EXERCISE DETAILS:
Below are lines of data, and only some are wanted. Please repeat exactly those from the line that has "width:369px; height:219px; padding:4px" through the line that has "position:absolute; left:369px; top:0;".
---+---
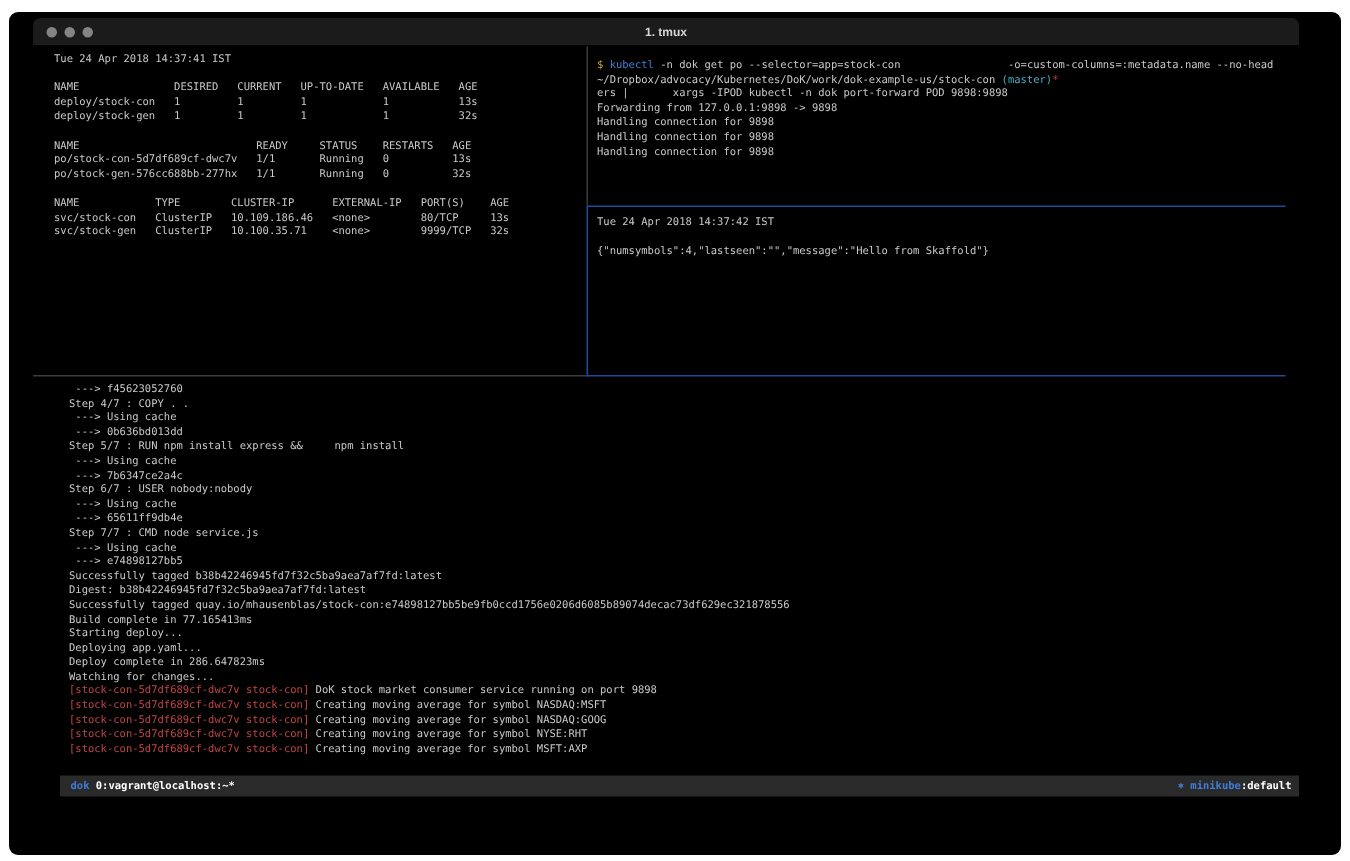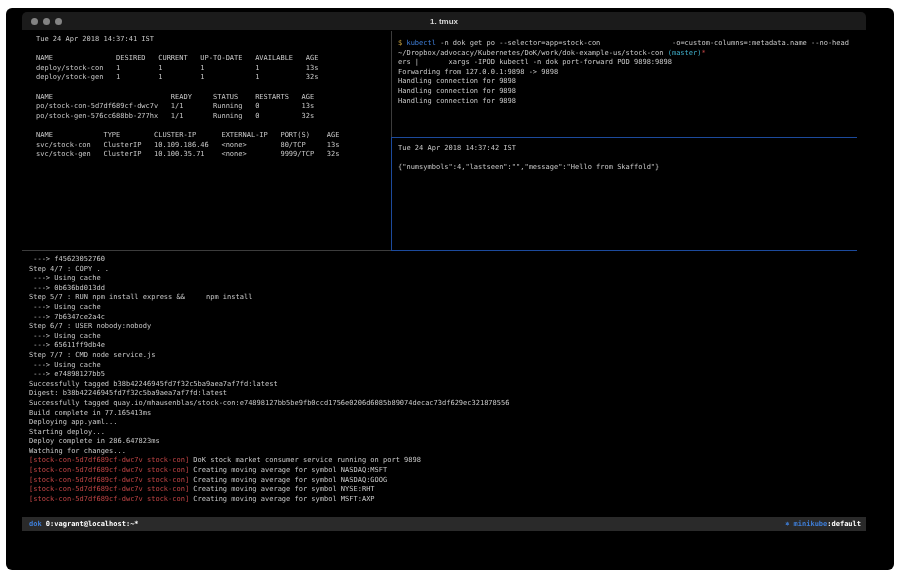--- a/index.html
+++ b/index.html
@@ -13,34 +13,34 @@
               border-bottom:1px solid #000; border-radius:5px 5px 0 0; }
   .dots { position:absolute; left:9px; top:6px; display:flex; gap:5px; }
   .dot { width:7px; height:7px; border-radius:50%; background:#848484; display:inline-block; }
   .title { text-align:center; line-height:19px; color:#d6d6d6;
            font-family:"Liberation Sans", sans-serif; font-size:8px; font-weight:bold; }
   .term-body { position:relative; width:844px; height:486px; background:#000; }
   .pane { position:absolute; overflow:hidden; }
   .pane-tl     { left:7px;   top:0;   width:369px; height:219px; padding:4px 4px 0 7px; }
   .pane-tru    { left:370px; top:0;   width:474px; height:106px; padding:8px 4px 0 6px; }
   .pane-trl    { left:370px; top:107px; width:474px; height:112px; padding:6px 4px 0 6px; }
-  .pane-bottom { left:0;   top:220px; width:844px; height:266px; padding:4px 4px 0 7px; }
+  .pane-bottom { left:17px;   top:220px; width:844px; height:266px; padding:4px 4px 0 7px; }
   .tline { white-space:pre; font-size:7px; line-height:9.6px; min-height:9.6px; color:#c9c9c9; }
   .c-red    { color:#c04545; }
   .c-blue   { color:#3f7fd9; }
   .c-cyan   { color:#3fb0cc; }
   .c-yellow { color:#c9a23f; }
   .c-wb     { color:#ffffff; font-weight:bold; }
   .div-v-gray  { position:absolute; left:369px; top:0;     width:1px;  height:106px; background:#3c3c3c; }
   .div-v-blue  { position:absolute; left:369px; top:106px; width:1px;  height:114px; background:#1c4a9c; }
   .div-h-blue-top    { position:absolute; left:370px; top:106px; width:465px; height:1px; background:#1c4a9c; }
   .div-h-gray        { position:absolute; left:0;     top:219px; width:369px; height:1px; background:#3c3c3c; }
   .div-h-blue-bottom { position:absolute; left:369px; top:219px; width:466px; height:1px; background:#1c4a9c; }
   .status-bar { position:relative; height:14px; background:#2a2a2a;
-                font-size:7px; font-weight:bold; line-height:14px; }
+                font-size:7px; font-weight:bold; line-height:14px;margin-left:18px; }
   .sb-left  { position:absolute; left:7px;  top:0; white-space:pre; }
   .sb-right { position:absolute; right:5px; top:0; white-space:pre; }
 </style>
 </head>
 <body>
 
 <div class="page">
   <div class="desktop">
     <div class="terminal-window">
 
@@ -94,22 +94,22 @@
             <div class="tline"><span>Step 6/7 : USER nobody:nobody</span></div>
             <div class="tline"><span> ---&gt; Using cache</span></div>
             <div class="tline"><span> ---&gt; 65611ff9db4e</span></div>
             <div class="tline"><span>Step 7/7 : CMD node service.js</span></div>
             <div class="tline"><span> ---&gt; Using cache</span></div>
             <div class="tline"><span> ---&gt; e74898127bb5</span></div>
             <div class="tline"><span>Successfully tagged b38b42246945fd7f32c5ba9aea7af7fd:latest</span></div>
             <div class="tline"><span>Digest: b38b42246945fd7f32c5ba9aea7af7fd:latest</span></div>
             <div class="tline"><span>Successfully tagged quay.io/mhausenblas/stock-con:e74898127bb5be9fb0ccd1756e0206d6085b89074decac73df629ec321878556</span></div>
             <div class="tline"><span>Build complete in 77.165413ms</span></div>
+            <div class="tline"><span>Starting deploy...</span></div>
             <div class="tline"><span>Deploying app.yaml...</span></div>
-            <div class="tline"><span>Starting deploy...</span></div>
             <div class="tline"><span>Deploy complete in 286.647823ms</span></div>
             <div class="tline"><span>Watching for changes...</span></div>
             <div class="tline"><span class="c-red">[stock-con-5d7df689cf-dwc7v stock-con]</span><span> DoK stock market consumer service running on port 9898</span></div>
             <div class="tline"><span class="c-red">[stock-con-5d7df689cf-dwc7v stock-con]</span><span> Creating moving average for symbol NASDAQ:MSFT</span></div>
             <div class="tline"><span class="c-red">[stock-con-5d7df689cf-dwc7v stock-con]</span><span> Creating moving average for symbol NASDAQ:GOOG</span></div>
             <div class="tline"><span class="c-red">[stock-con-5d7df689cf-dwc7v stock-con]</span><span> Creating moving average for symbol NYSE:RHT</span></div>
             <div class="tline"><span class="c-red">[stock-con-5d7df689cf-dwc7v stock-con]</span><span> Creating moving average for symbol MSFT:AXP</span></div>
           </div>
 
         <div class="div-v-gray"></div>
---+---
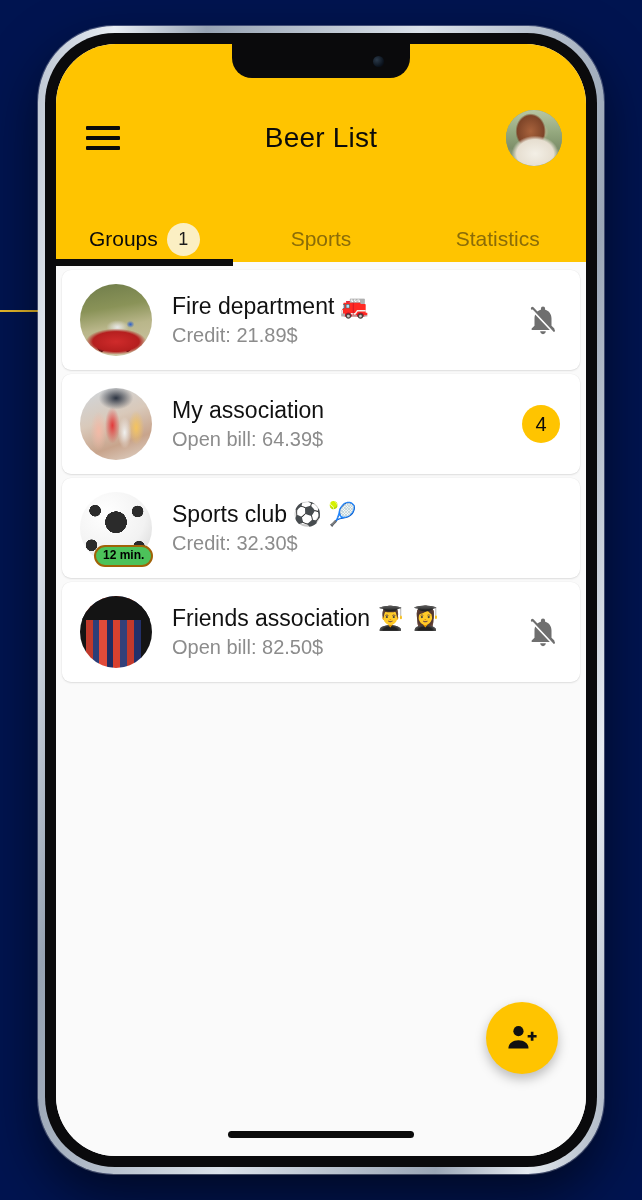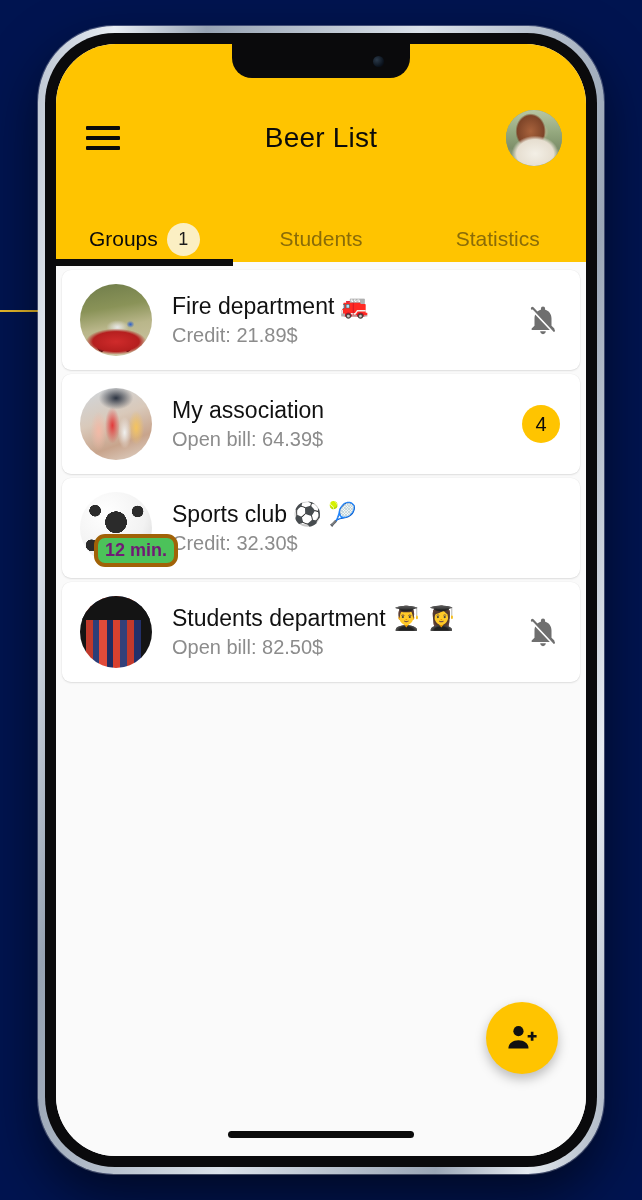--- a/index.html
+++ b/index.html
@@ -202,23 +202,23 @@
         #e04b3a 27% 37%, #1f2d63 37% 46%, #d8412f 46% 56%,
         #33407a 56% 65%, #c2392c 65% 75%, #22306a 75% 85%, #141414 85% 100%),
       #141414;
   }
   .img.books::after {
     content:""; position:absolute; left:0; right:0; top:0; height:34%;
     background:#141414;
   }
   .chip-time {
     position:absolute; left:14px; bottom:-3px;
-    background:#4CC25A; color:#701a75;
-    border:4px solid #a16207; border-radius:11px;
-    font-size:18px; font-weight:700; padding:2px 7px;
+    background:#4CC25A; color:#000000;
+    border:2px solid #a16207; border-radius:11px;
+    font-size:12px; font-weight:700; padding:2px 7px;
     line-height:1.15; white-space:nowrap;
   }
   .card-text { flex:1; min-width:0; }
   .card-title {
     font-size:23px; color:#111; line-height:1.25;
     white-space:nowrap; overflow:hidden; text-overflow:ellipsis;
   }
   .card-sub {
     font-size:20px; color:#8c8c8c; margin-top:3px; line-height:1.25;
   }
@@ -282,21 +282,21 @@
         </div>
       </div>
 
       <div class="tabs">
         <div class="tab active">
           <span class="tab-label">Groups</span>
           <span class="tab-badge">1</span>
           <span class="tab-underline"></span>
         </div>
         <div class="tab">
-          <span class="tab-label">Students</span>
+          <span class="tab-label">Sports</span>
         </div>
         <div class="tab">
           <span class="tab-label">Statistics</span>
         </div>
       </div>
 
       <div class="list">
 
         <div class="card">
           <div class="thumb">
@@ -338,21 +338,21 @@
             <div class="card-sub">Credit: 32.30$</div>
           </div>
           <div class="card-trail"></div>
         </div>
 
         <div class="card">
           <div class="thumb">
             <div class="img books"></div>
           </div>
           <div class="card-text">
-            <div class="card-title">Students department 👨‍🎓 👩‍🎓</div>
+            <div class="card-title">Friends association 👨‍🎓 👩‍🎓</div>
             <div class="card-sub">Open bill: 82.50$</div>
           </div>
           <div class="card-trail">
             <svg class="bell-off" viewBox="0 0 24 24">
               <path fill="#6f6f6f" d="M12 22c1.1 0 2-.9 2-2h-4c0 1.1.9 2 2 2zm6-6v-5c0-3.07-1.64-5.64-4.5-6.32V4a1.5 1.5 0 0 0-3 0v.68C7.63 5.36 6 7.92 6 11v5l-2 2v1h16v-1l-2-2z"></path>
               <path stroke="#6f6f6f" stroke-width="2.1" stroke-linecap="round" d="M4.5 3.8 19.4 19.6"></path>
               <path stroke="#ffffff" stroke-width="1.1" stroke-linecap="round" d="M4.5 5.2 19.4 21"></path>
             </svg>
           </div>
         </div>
---+---
EXERCISE OUTPUT:
   .pane-tl     { left:7px;   top:0;   width:369px; height:219px; padding:4px 4px 0 7px; }
   .pane-tru    { left:370px; top:0;   width:474px; height:106px; padding:8px 4px 0 6px; }
   .pane-trl    { left:370px; top:107px; width:474px; height:112px; padding:6px 4px 0 6px; }
-  .pane-bottom { left:0;   top:220px; width:844px; height:266px; padding:4px 4px 0 7px; }
+  .pane-bottom { left:17px;   top:220px; width:844px; height:266px; padding:4px 4px 0 7px; }
   .tline { white-space:pre; font-size:7px; line-height:9.6px; min-height:9.6px; color:#c9c9c9; }
   .c-red    { color:#c04545; }
   .c-blue   { color:#3f7fd9; }
   .c-cyan   { color:#3fb0cc; }
   .c-yellow { color:#c9a23f; }
   .c-wb     { color:#ffffff; font-weight:bold; }
   .div-v-gray  { position:absolute; left:369px; top:0;     width:1px;  height:106px; background:#3c3c3c; }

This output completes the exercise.